Aim of the exercise
Exactly as written, set down each line of the data below except its pictures.

=== Data extract ===

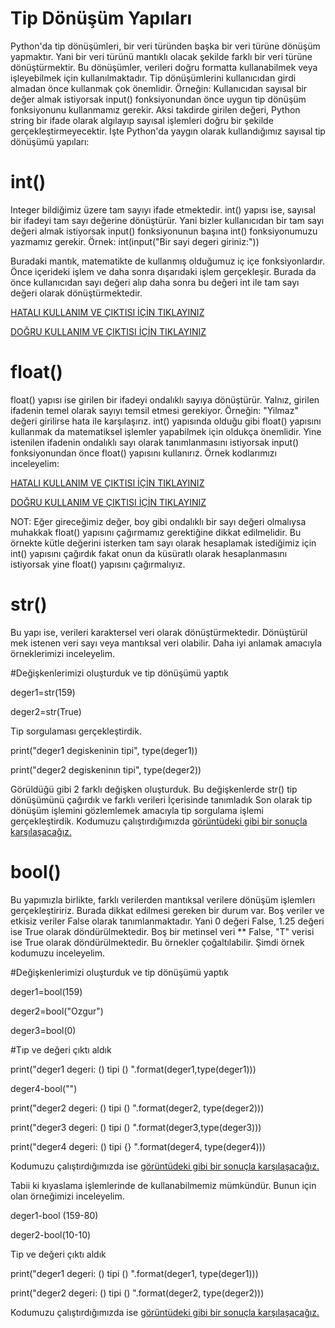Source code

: # Tip Dönüşüm Yapıları
Python'da tip dönüşümleri, bir veri türünden başka bir veri türüne dönüşüm yapmaktır. Yani bir veri türünü mantıklı olacak şekilde farklı bir veri türüne dönüştürmektir. Bu dönüşümler, verileri doğru formatta kullanabilmek veya işleyebilmek için kullanılmaktadır. Tip dönüşümlerini kullanıcıdan girdi almadan önce kullanmak çok önemlidir. Örneğin: Kullanıcıdan sayısal bir değer almak istiyorsak input() fonksiyonundan önce uygun tip dönüşüm fonksiyonunu kullanmamız gerekir. Aksi takdirde girilen değeri, Python string bir ifade olarak algılayıp sayısal işlemleri doğru bir şekilde gerçekleştirmeyecektir. 
İşte Python'da yaygın olarak kullandığımız sayısal tip dönüşümü yapıları:
# int() 
Integer bildiğimiz üzere tam sayıyı ifade etmektedir. int() yapısı ise, sayısal bir ifadeyi tam sayı değerine dönüştürür. Yani bizler kullanıcıdan bir tam sayı değeri almak istiyorsak input() fonksiyonunun başına int() fonksiyonumuzu yazmamız gerekir.
Örnek:
int(input("Bir sayi degeri giriniz:"))

Buradaki mantık, matematikte de kullanmış olduğumuz iç içe fonksiyonlardır. Önce içerideki işlem ve daha sonra dışarıdaki işlem gerçekleşir. Burada da önce kullanıcıdan sayı değeri alıp daha sonra bu değeri int ile tam sayı değeri olarak dönüştürmektedir.

<a href="https://github.com/ebrarrkaya/-BUGUNUN-KONUSU-/blob/74ce85019acde742723509e33d1fd70bf4ab25a5/e.png">HATALI KULLANIM VE ÇIKTISI İÇİN TIKLAYINIZ</a>

<a href="https://github.com/ebrarrkaya/-BUGUNUN-KONUSU-/blob/d272643ea0533534223035182292d1c3ff7c3c62/b.png">DOĞRU KULLANIM VE ÇIKTISI İÇİN TIKLAYINIZ</a>

# float()

float() yapısı ise girilen bir ifadeyi ondalıklı sayıya dönüştürür. Yalnız, girilen ifadenin temel olarak sayıyı temsil etmesi gerekiyor. Örneğin: "Yilmaz" değeri girilirse hata ile karşılaşırız. int() yapısında olduğu gibi float() yapısını kullanmak da matematiksel işlemler yapabilmek için oldukça önemlidir. Yine istenilen ifadenin ondalıklı sayı olarak tanımlanmasını istiyorsak input() fonksiyonundan önce float() yapısını kullanırız. Örnek kodlarımızı inceleyelim:

<a href="https://github.com/ebrarrkaya/-BUGUNUN-KONUSU-/blob/e26df61add4124ed039e956e3e71d17f45c55a95/R.png">HATALI KULLANIM VE ÇIKTISI İÇİN TIKLAYINIZ</a>

<a href="https://github.com/ebrarrkaya/-BUGUNUN-KONUSU-/blob/1a6f7c67c2abf193fc4abe73536bbc3ca002a538/A.png">DOĞRU KULLANIM VE ÇIKTISI İÇİN TIKLAYINIZ</a>

NOT: Eğer gireceğimiz değer, boy gibi ondalıklı bir sayı değeri olmalıysa muhakkak float() yapısını çağırmamız gerektiğine dikkat edilmelidir. Bu örnekte kütle değerini isterken tam sayı olarak hesaplamak istediğimiz için int() yapısını çağırdık fakat onun da küsüratlı olarak hesaplanmasını istiyorsak yine float() yapısını çağırmalıyız.

# str() 
Bu yapı ise, verileri karaktersel veri olarak dönüştürmektedir. Dönüştürül mek istenen veri sayı veya mantıksal veri olabilir. Daha iyi anlamak amacıyla örneklerimizi inceleyelim.

#Değişkenlerimizi oluşturduk ve tip dönüşümü yaptık

deger1=str(159)

deger2=str(True)

Tip sorgulaması gerçekleştirdik.

print("deger1 degiskeninin tipi", type(deger1))

print("deger2 degiskeninın tipi", type(deger2))

Görüldüğü gibi 2 farklı değişken oluşturduk. Bu değişkenlerde str() tip dönüşümünü çağırdık ve farklı verileri İçerisinde tanımladık Son olarak tip dönüşüm işlemini gözlemlemek amacıyla tip sorgulama işlemi gerçekleştirdik. Kodumuzu çalıştırdığımızda <a href="https://github.com/ebrarrkaya/-BUGUNUN-KONUSU-/blob/5f90b389e79632365008fd020850c62d7f1b289b/k.png">görüntüdeki gibi bir sonuçla karşılaşacağız.</a> 

# bool()
Bu yapımızla birlikte, farklı verilerden mantıksal verilere dönüşüm işlemlerı gerçekleştiririz. Burada dikkat edilmesi gereken bir durum var. Boş veriler ve etkisiz veriler False olarak tanımlanmaktadır. Yani 0 değeri False, 1.25 değeri ise True olarak döndürülmektedir. Boş bir metinsel veri ** False, "T" verisi ise True olarak döndürülmektedir. Bu örnekler çoğaltılabilir. Şimdi örnek kodumuzu inceleyelim.

#Değişkenlerimizi oluşturduk ve tip dönüşümü yaptık

deger1=bool(159)

deger2=bool("Ozgur")

deger3=bool(0)

#Tıp ve değeri çıktı aldık

print("deger1 degeri: () tipi () ".format(deger1,type(deger1)))

deger4-bool("")

print("deger2 degeri: () tipi () ".format(deger2, type(deger2)))

print("deger3 degeri: () tipi () ".format(deger3,type(deger3)))

print("deger4 degeri: () tipi {} ".format(deger4, type(deger4)))

Kodumuzu çalıştırdığımızda ise <a href="https://github.com/ebrarrkaya/-BUGUNUN-KONUSU-/blob/83e21a6f161773dd25d77f2c89fb62aa27cfb2d8/y.png">görüntüdeki gibi bir sonuçla karşılaşacağız.</a> 

Tabii ki kıyaslama işlemlerinde de kullanabilmemiz mümkündür. Bunun için olan örneğimizi inceleyelim.

deger1-bool (159-80)

deger2-bool(10-10)

Tip ve değeri çıktı aldık

print("deger1 degeri: () tipi () ".format(deger1, type(deger1)))

print("deger2 degeri: () tipi () ".format(deger2, type(deger2)))

Kodumuzu çalıştırdığımızda ise <a href="https://github.com/ebrarrkaya/-BUGUNUN-KONUSU-/blob/e776802dde81b6bd1b68993b74f1bc0aac8ad4cc/ss.png">görüntüdeki gibi bir sonuçla karşılaşacağız.</a>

===

Response to this exercise
Source code

: # Tip Dönüşüm Yapıları
Python'da tip dönüşümleri, bir veri türünden başka bir veri türüne dönüşüm yapmaktır. Yani bir veri türünü mantıklı olacak şekilde farklı bir veri türüne dönüştürmektir. Bu dönüşümler, verileri doğru formatta kullanabilmek veya işleyebilmek için kullanılmaktadır. Tip dönüşümlerini kullanıcıdan girdi almadan önce kullanmak çok önemlidir. Örneğin: Kullanıcıdan sayısal bir değer almak istiyorsak input() fonksiyonundan önce uygun tip dönüşüm fonksiyonunu kullanmamız gerekir. Aksi takdirde girilen değeri, Python string bir ifade olarak algılayıp sayısal işlemleri doğru bir şekilde gerçekleştirmeyecektir. 
İşte Python'da yaygın olarak kullandığımız sayısal tip dönüşümü yapıları:
# int() 
Integer bildiğimiz üzere tam sayıyı ifade etmektedir. int() yapısı ise, sayısal bir ifadeyi tam sayı değerine dönüştürür. Yani bizler kullanıcıdan bir tam sayı değeri almak istiyorsak input() fonksiyonunun başına int() fonksiyonumuzu yazmamız gerekir.
Örnek:
int(input("Bir sayi degeri giriniz:"))

Buradaki mantık, matematikte de kullanmış olduğumuz iç içe fonksiyonlardır. Önce içerideki işlem ve daha sonra dışarıdaki işlem gerçekleşir. Burada da önce kullanıcıdan sayı değeri alıp daha sonra bu değeri int ile tam sayı değeri olarak dönüştürmektedir.

<a href="https://github.com/ebrarrkaya/-BUGUNUN-KONUSU-/blob/74ce85019acde742723509e33d1fd70bf4ab25a5/e.png">HATALI KULLANIM VE ÇIKTISI İÇİN TIKLAYINIZ</a>

<a href="https://github.com/ebrarrkaya/-BUGUNUN-KONUSU-/blob/d272643ea0533534223035182292d1c3ff7c3c62/b.png">DOĞRU KULLANIM VE ÇIKTISI İÇİN TIKLAYINIZ</a>

# float()

float() yapısı ise girilen bir ifadeyi ondalıklı sayıya dönüştürür. Yalnız, girilen ifadenin temel olarak sayıyı temsil etmesi gerekiyor. Örneğin: "Yilmaz" değeri girilirse hata ile karşılaşırız. int() yapısında olduğu gibi float() yapısını kullanmak da matematiksel işlemler yapabilmek için oldukça önemlidir. Yine istenilen ifadenin ondalıklı sayı olarak tanımlanmasını istiyorsak input() fonksiyonundan önce float() yapısını kullanırız. Örnek kodlarımızı inceleyelim:

<a href="https://github.com/ebrarrkaya/-BUGUNUN-KONUSU-/blob/e26df61add4124ed039e956e3e71d17f45c55a95/R.png">HATALI KULLANIM VE ÇIKTISI İÇİN TIKLAYINIZ</a>

<a href="https://github.com/ebrarrkaya/-BUGUNUN-KONUSU-/blob/1a6f7c67c2abf193fc4abe73536bbc3ca002a538/A.png">DOĞRU KULLANIM VE ÇIKTISI İÇİN TIKLAYINIZ</a>

NOT: Eğer gireceğimiz değer, boy gibi ondalıklı bir sayı değeri olmalıysa muhakkak float() yapısını çağırmamız gerektiğine dikkat edilmelidir. Bu örnekte kütle değerini isterken tam sayı olarak hesaplamak istediğimiz için int() yapısını çağırdık fakat onun da küsüratlı olarak hesaplanmasını istiyorsak yine float() yapısını çağırmalıyız.

# str() 
Bu yapı ise, verileri karaktersel veri olarak dönüştürmektedir. Dönüştürül mek istenen veri sayı veya mantıksal veri olabilir. Daha iyi anlamak amacıyla örneklerimizi inceleyelim.

#Değişkenlerimizi oluşturduk ve tip dönüşümü yaptık

deger1=str(159)

deger2=str(True)

Tip sorgulaması gerçekleştirdik.

print("deger1 degiskeninin tipi", type(deger1))

print("deger2 degiskeninın tipi", type(deger2))

Görüldüğü gibi 2 farklı değişken oluşturduk. Bu değişkenlerde str() tip dönüşümünü çağırdık ve farklı verileri İçerisinde tanımladık Son olarak tip dönüşüm işlemini gözlemlemek amacıyla tip sorgulama işlemi gerçekleştirdik. Kodumuzu çalıştırdığımızda <a href="https://github.com/ebrarrkaya/-BUGUNUN-KONUSU-/blob/5f90b389e79632365008fd020850c62d7f1b289b/k.png">görüntüdeki gibi bir sonuçla karşılaşacağız.</a> 

# bool()
Bu yapımızla birlikte, farklı verilerden mantıksal verilere dönüşüm işlemlerı gerçekleştiririz. Burada dikkat edilmesi gereken bir durum var. Boş veriler ve etkisiz veriler False olarak tanımlanmaktadır. Yani 0 değeri False, 1.25 değeri ise True olarak döndürülmektedir. Boş bir metinsel veri ** False, "T" verisi ise True olarak döndürülmektedir. Bu örnekler çoğaltılabilir. Şimdi örnek kodumuzu inceleyelim.

#Değişkenlerimizi oluşturduk ve tip dönüşümü yaptık

deger1=bool(159)

deger2=bool("Ozgur")

deger3=bool(0)

#Tıp ve değeri çıktı aldık

print("deger1 degeri: () tipi () ".format(deger1,type(deger1)))

deger4-bool("")

print("deger2 degeri: () tipi () ".format(deger2, type(deger2)))

print("deger3 degeri: () tipi () ".format(deger3,type(deger3)))

print("deger4 degeri: () tipi {} ".format(deger4, type(deger4)))

Kodumuzu çalıştırdığımızda ise <a href="https://github.com/ebrarrkaya/-BUGUNUN-KONUSU-/blob/83e21a6f161773dd25d77f2c89fb62aa27cfb2d8/y.png">görüntüdeki gibi bir sonuçla karşılaşacağız.</a> 

Tabii ki kıyaslama işlemlerinde de kullanabilmemiz mümkündür. Bunun için olan örneğimizi inceleyelim.

deger1-bool (159-80)

deger2-bool(10-10)

Tip ve değeri çıktı aldık

print("deger1 degeri: () tipi () ".format(deger1, type(deger1)))

print("deger2 degeri: () tipi () ".format(deger2, type(deger2)))

Kodumuzu çalıştırdığımızda ise <a href="https://github.com/ebrarrkaya/-BUGUNUN-KONUSU-/blob/e776802dde81b6bd1b68993b74f1bc0aac8ad4cc/ss.png">görüntüdeki gibi bir sonuçla karşılaşacağız.</a>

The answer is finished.